A New Standard for Earthquake-Ready Buildings – Burbank Airport Builds New Emergency Operations Center
BURBANK, California (PRWEB) January 17, 2014 -- Of all the buildings in the Los Angeles Basin, the Regional Intermodal Transportation Center (RITC) now under construction at Bob Hope Airport in Burbank is one of the most engineered to withstand a massive earthquake such as the 6.7-magnitude quake that hit Northridge 20 years ago.
The Burbank Airport Authority set extraordinarily high goals for the seismic performance of the RITC in its secondary role as a key emergency-response facility. The building utilizes state-of-the-art seismic resilient technology designed to keep the building standing even after multiple earthquakes. “In the event of a major earthquake, the airport will be the center of emergency response for Southern California,” said Dan Feger, the airport’s executive director.

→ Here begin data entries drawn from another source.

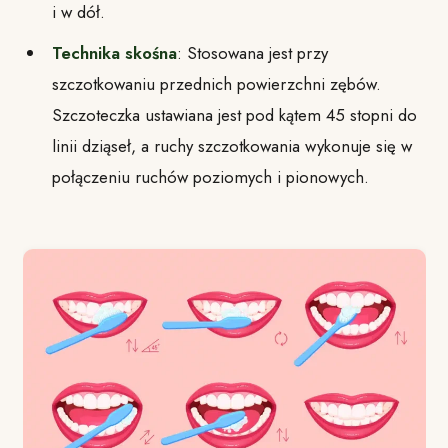
i w dół.
Technika skośna
: Stosowana jest przy
szczotkowaniu przednich powierzchni zębów.
Szczoteczka ustawiana jest pod kątem 45 stopni do
linii dziąseł, a ruchy szczotkowania wykonuje się w
połączeniu ruchów poziomych i pionowych.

According to the Public Policy Institute of California, April 2006, the 1994 Northridge quake killed 57 people and was the most costly in U.S. history, resulting in approximately $40 billion in economic losses with 6,000 buildings and over 300,000 single-family homes damaged. With the anniversary approaching, area officials this week lamented that, 20 years later, building safety and standards still lag. Airport officials are counting on the $112 million RITC building, a multi-purpose transportation hub, to keep the airport running in the event of a disaster while also serving as a disaster command center for the California Emergency Management Agency (CALEMA) and Federal Emergency Management Agency (FEMA) when and if “The Big One” that Southern Californians routinely speak of strikes.
The facility’s design stands out for its commitment to seismic performance, said Dr. Kit Miyamoto, CEO of Miyamoto International, part of the engineering team. “This is why we exist,” Miyamoto said. “We want to make the world a better place; a safer place. We want to save lives. Our mission is so critical and the Burbank Airport is one of the great examples of it.”

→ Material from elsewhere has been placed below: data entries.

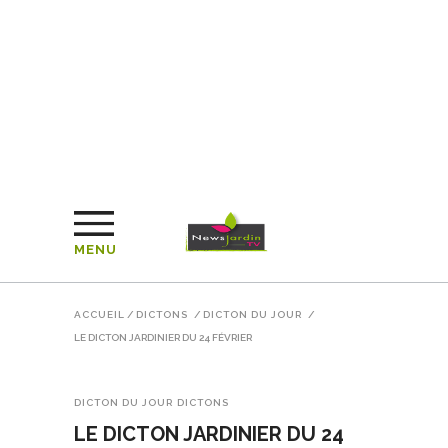
MENU
ACCUEIL
/
DICTONS
/
DICTON DU JOUR
/
LE DICTON JARDINIER DU 24 FÉVRIER
DICTON DU JOUR
DICTONS
LE DICTON JARDINIER DU 24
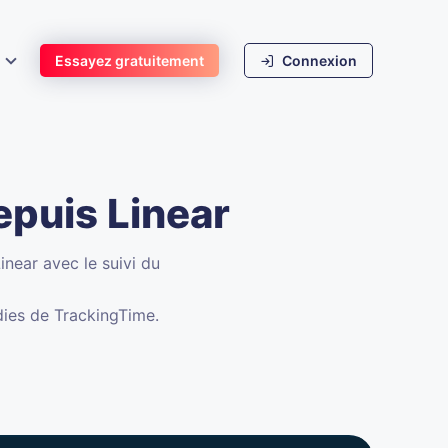
s
Essayez gratuitement
Connexion
epuis Linear
inear avec le suivi du
dies de TrackingTime.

Now under construction on Empire Avenue across from the Bob Hope Airport Train Station, airport officials expect to open the facility July 1. On an everyday basis, the three-level structure will be a transportation hub that will house a rental car facility, a bus transit station and an elevated moving walkway to ferry passengers to and from the airport terminal.
Miyamoto International used a “beyond code” approach to the transportation hub’s design rather than a “code-minimum” approach. The design incorporates more than 100 triple-pendulum bearing isolators that allow the structure to stay standing and remain operational, even after a very large earthquake and ensuing quakes and temblors. The YouTube video above shows how the isolators work.

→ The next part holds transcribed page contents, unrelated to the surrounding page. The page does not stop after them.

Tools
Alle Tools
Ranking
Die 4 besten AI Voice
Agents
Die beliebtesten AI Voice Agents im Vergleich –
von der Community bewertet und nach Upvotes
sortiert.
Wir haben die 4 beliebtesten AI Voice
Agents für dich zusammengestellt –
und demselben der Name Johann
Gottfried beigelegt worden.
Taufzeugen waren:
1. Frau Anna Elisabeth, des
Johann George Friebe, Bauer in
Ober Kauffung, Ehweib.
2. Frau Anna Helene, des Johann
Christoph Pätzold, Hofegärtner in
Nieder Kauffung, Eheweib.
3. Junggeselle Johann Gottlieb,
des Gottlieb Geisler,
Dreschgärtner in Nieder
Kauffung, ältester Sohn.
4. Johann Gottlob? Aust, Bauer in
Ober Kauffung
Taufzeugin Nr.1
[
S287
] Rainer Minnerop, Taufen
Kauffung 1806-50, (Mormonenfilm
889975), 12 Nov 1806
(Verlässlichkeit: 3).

Officials from FEMA, CALIMA, and the Los Angeles County Sheriff and City Fire departments toured the facility and understand its value as an emergency operations base. Its location is critical because, after an earthquake, airports are a lifeline for supplies, medical aid and volunteers.
“What I would say to someone who’s contemplating performance-based design” over just doing the bare minimum of what the building code requires, Feger said, is “‘Go for it.’ This is a project of the future.”